Rides on a xe om (a moped you pay to ride on the back, gripping for dear life, instead of a taxi) have taught me several things; you are supposed to drive on the right but if you are turning, looking at something, in a bad mood, in a good mood, or if it ever takes your fancy then anywhere else on the road is fine, there is an art to sitting as the Vietnamese do without fear and i am yet to master it, and that I really quite enjoy such an everyday adrenaline rush.

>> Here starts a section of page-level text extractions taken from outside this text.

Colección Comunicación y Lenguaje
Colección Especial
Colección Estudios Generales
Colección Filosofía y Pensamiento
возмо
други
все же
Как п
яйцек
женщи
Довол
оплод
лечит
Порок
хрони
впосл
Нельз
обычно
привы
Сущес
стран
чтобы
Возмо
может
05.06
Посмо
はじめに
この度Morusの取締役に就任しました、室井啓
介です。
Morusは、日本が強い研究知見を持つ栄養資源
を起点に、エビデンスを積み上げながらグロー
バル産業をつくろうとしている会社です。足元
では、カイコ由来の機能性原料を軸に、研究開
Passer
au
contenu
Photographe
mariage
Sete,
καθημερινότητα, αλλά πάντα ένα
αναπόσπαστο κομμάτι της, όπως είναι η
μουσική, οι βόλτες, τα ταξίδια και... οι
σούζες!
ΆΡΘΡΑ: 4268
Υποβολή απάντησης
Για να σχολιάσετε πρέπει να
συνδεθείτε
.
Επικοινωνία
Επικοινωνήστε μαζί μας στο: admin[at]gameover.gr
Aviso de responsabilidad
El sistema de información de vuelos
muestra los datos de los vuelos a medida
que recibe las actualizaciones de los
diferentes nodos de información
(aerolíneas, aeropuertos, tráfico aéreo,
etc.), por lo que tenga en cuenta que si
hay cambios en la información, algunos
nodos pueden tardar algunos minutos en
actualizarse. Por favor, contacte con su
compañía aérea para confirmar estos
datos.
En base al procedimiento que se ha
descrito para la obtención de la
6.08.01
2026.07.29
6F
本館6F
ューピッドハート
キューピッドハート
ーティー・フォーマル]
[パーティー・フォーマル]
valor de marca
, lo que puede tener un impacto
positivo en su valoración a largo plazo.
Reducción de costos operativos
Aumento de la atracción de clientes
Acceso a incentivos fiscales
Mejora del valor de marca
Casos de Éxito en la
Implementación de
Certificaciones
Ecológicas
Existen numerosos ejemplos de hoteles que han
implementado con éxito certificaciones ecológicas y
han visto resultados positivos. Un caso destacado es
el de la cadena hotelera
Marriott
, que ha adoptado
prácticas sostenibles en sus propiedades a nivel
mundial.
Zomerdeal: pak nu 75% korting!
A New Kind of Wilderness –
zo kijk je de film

The problem is the xe om drivers (along with tuk tuk drivers, cyclo drivers, taxi drivers, hotel owners, cafe owners, and any person who stands to make a penny out of you in Vietnam) will scam you, charge you more than they said to begin with, attempt to fill your diary with events that they personally will arrange at very good price, and unashamedly rip you off night and day. They are driving us crazy. Normal everyday Vietnamese are very friendly, taking our photos (one group of middle aged women getting rather too excited and grabbing my crotch as they snapped on their camera phones, leaving me extremely flustered and quick to return to the safety of the hotel in Saigon) and waving hello, but anyone in any way connected to the tourist industry is an absolute ****, well i cant type the word as sensitive eyes may be reading, but you get the idea.
We are in Nha Trang now, so have taken just two long distance buses from Ho Chi Minh City, but already have developed serious anxieties about the next one this evening. On first glance the buses themselves are fine, the poor roads rickety and windy but nothing on South America, but its the strange fashion of bus vomiting that is giving us such bus-fear.
I assume its a fashionable thing to do in Vietnam otherwise there are several things i cant understand. Why would you vomit just as a bus pulls into a station when you know full well the toilet is within dashing distance? Why would you vomit just after the bus leaves the service station when you have had the opportunity for the last hour to use the toilet? Why would you compete with others to get as many nappy bags as possible to vomit into? Why when sat next to me WOULD YOU VOMIT EIGHT TIMES IN 3 HOURS?!?!?! At least a third of all bus members have vomited on both our previous bus trips, and its really starting to get to me. Look out the window, drink some water, breathe properly and man up. Please, because it smells.